China could also drastically tighten the ETS benchmark to push power entities to achieve their energy efficiency targets, according to analysts. China’s national ETS uses carbon-intensity benchmarks, rather than the absolute emissions caps used by the European ETS, to distribute carbon allowances.

A lower ETS benchmark will reflect an improvement in the efficiency of the coal fleet and counteract the excess allowance in the first compliance period, according to Refinitiv. It expected China to lower its benchmark this year by 5 to 8 per cent of current levels, which will also help drive up the carbon price.

The expected further progress in China’s power sector reform, following the liberalisation of coal tariffs last October, will also help power sector emitters in the ETS feel more comfortable with the rising carbon price, according to analysts.

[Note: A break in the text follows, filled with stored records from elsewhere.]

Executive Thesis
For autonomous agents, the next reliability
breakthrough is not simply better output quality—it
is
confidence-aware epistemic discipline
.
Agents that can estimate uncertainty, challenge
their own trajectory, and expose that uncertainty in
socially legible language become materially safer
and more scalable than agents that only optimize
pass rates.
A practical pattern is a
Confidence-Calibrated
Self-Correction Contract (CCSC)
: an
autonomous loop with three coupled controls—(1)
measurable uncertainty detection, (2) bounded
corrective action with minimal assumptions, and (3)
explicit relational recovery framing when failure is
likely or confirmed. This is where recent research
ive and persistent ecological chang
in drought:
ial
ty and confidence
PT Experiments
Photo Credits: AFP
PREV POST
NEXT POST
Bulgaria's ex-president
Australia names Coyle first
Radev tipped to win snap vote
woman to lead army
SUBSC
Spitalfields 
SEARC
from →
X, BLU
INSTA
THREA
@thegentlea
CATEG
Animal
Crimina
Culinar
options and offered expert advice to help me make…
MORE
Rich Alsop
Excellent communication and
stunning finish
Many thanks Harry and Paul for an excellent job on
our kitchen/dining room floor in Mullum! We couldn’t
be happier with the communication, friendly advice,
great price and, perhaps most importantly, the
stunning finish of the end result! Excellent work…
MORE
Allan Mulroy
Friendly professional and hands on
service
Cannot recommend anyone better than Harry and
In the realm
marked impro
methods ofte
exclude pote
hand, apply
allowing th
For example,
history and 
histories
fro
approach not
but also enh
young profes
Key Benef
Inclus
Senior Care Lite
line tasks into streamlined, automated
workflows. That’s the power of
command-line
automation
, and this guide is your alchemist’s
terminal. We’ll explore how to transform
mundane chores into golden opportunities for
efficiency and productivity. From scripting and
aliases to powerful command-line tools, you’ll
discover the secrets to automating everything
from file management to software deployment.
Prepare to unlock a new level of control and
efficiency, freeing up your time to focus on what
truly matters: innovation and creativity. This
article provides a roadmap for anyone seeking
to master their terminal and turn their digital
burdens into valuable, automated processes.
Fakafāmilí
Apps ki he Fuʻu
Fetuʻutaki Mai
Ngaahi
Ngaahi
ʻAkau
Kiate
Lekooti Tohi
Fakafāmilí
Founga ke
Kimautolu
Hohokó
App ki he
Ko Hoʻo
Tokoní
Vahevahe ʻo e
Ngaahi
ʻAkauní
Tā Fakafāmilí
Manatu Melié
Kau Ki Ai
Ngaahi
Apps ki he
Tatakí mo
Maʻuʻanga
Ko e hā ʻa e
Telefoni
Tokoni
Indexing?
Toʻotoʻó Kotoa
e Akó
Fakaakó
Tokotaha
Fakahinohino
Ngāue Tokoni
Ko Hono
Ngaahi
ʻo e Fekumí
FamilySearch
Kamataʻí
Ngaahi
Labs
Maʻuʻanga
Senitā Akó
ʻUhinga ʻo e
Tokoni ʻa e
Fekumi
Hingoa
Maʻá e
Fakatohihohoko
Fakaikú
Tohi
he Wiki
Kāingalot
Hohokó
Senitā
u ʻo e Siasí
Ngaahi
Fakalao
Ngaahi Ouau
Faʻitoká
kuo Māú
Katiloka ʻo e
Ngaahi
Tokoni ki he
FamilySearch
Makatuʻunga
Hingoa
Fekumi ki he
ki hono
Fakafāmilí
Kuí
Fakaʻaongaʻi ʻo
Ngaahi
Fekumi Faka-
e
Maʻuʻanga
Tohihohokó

To ease the power shortage last fall, China allowed coal-fired power tariffs to fluctuate 20 per cent above or below the power tariff benchmark and even higher for energy-intensive industries. More flexible power pricing will smooth the pass-through of carbon allowance costs from generators to the price of power, which has been limited due to China’s fixed tariffs previously.

“The wider deployment of marginal cost-based power price will also enhance the pass-through of carbon costs, making thermal producers less ‘hostile’ to the ETS, especially to the increasing carbon price,” said Lin from Refinitiv.